Mixing Planes: Fire & Rescue in Atmos offered Fluhr and Zupancic tremendous opportunities to enhance the storytelling. “In one scene, the characters are around a campfire, with one of them talking and the camera making a 360-degree move. “With Atmos, I moved the voice in a circle completely around the room,” says Fluhr. “I could never have done that with such great accuracy before Atmos.”
Atmos also allowed Fluhr and Zupancic the opportunity to pan dialogue across the screen with tremendous accuracy. “We were able to place dialogue in the space where the characters’ mouths are moving,” he says. “That’s not something we traditionally do throughout a Disney animated movie. What makes Atmos so amazing is that the proper sound is coming right from a specific spot on the screen.”
Fluhr also reports that the overhead speakers in particular are another plus that worked out well in numerous scenes in Planes: Fire & Rescue. “Now in flashback sequences, sound can come at you from above or behind,” he says. “There are countless scenes when we’re using the entire sound space and other scenes where it’s strictly on the screen. I was able to immerse the audience in the orchestral soundscape and take sounds off the screen so we’re not sharing the same “sonic” real estate. It’s like wiping down a dusty computer screen – there’s so much more detail revealed. The perception of sound imaging is incredible, and it really allows you to increase the emotional value.”
Music also benefits from an Atmos mix. The score was made up of a full live orchestra, and rock music and vocals. “The bigger gains in Atmos is the use of music,” says Fluhr. “With vocals and individual instrumentation and choirs, it creates a very interesting experience. We used it all on Planes.”
“A lot of pre-planning went into designing Planes: Fire & Rescue,” says Fluhr. Pre-planning was also important to enable the mixers to do a complete virtual mix, which meant that no pre-mixes were recorded. “With a pre-dub to a smaller number of channels, it’s not a large palette of tracks,” Fluhr says. “You’re tied into your choices. With Planes, we were mixing with all 1,000+ channels live on the stage. That requires a huge amount of horsepower and a lot of management, but that’s the key to mixing in Atmos: planning everything in advance and working within a system. And with the way Brian Saunders and the terrific engineering team at Disney designed our facility all this and more is possible.”
“With the Atmos Experience, people are exposed to sound in a way they’ve never been before,” he says. “Once filmmakers have heard it, they fall in love. Still, we have the responsibility to make the traditional 7.1 and 5.1 versions as good as possible because most people around the world will hear it that way.”
Switching to Atmos has created so many new possibilities that it’s been a learning curve. But everyone at Disney Digital Studios’ has embraced the tools for improving the aural experience of storytelling. “We can bring this creative palette to work in different ways on a variety of films,” says Saunders, who reports that every creative mixing space on the Disney lot will be Atmos-capable by Fall 2014. “Disney is very supportive of its filmmakers’ creative choices with systems such as Atmos.

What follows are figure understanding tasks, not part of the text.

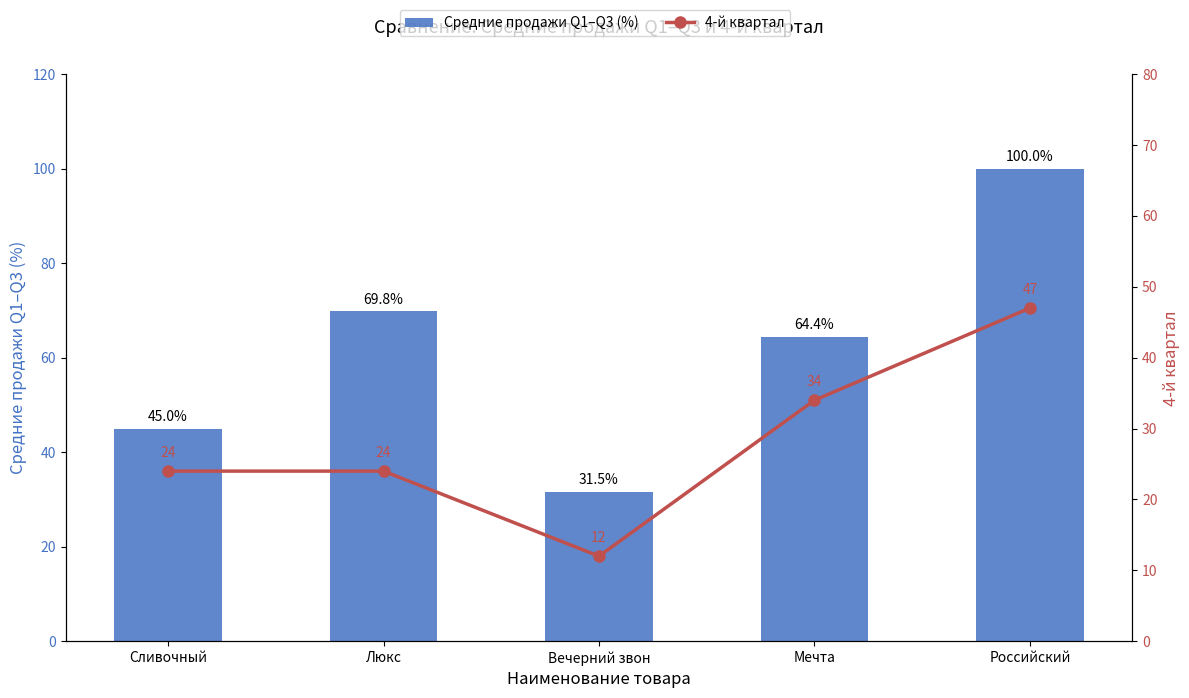

Reading left to right, extract all data points from this chart.

Средние продажи Q1–Q3 (%): Сливочный=45.0	Люкс=69.8	Вечерний звон=31.5	Мечта=64.4	Российский=100.0
4-й квартал: Сливочный=24.0	Люкс=24.0	Вечерний звон=12.0	Мечта=34.0	Российский=47.0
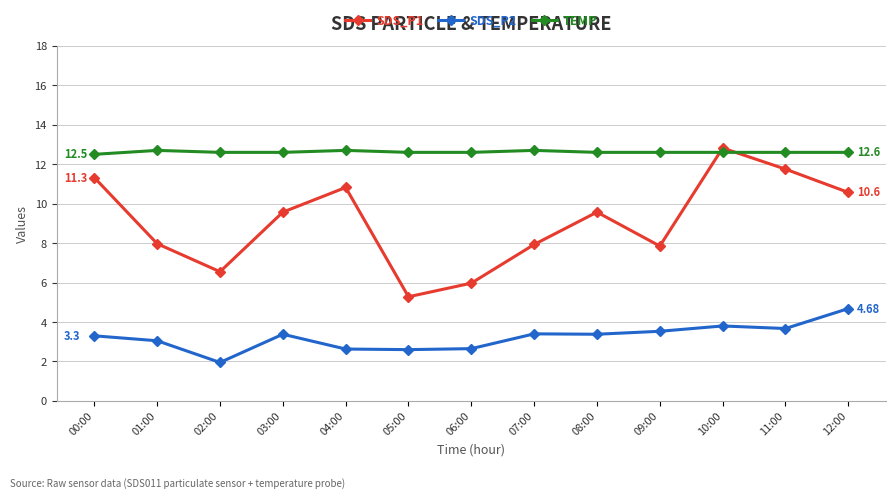

What is the average value of the TEMP series?

12.6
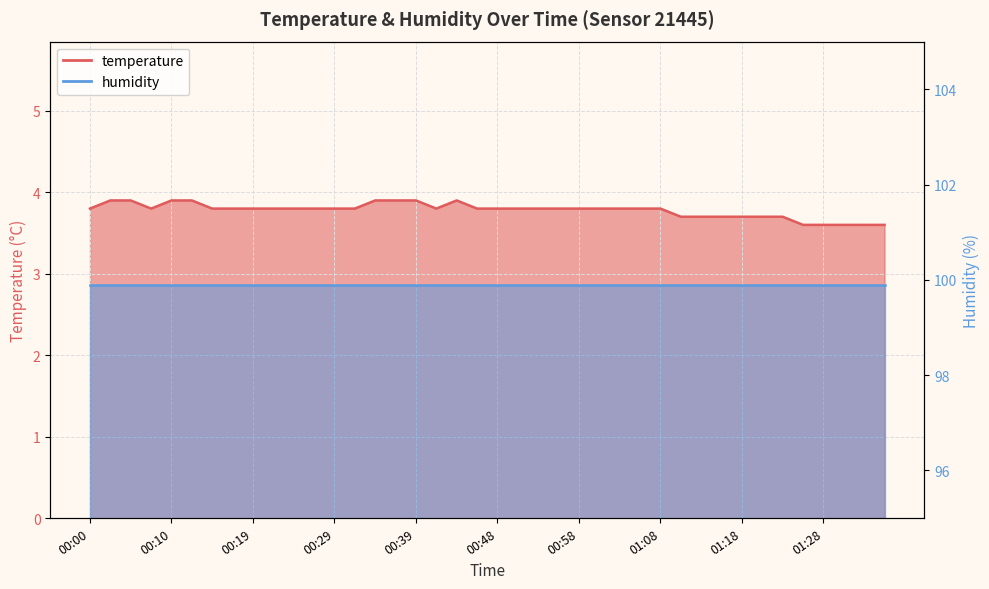

Reading right to left, list all the values displayed in this chart.

3.6	3.6	3.6	3.6	3.6	3.7	3.7	3.7	3.7	3.7	3.7	3.8	3.8	3.8	3.8	3.8	3.8	3.8	3.8	3.8	3.8	3.9	3.8	3.9	3.9	3.9	3.8	3.8	3.8	3.8	3.8	3.8	3.8	3.8	3.9	3.9	3.8	3.9	3.9	3.8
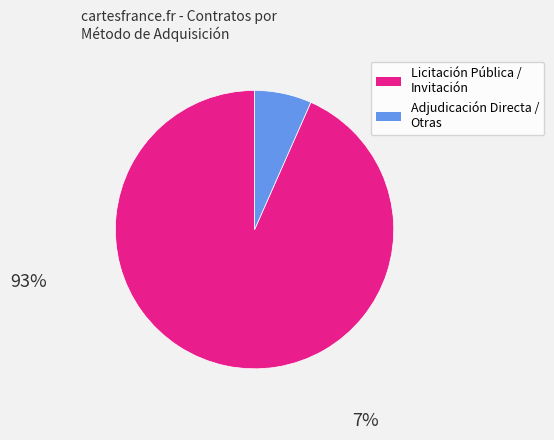

Is there any slice that represents more than half of the pie?

Yes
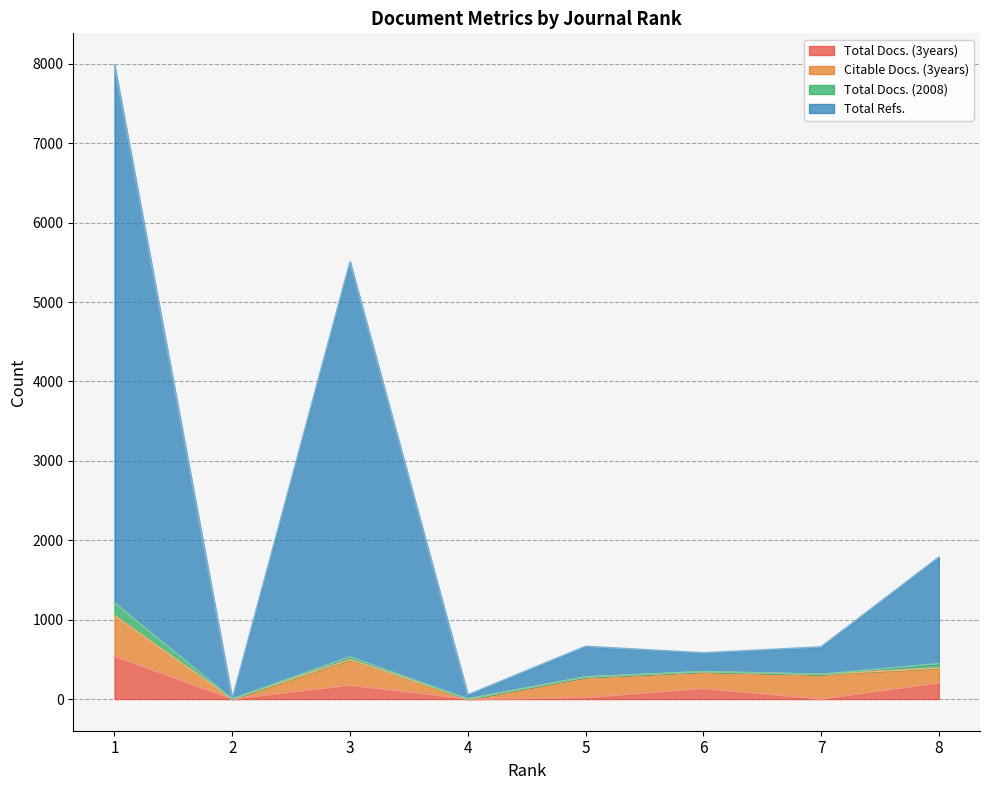

True or false: Total Docs. (3years) and Total Refs. cross at least once.

False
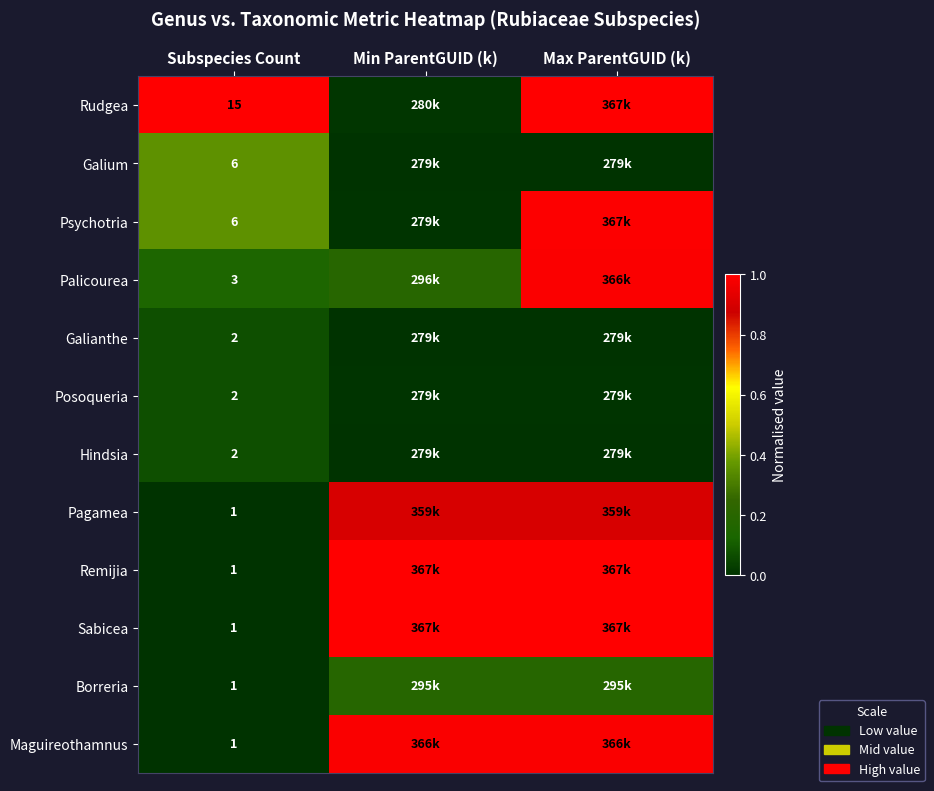

Is the value of Sabicea at Subspecies Count greater than the value of Galianthe at Subspecies Count?

No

We’re great believers in helping expand the creative options that enhance our audiences’ experiences with our films.”
“Everyone is happy and excited how the mix for Planes: Fire & Rescue came out,” adds Hall. “Now it’s all about delivering this film to audiences around the world theatrically and in the home. We hope they get to experience this film in a way that allows them to enjoy the great care and creativity that went into making it.”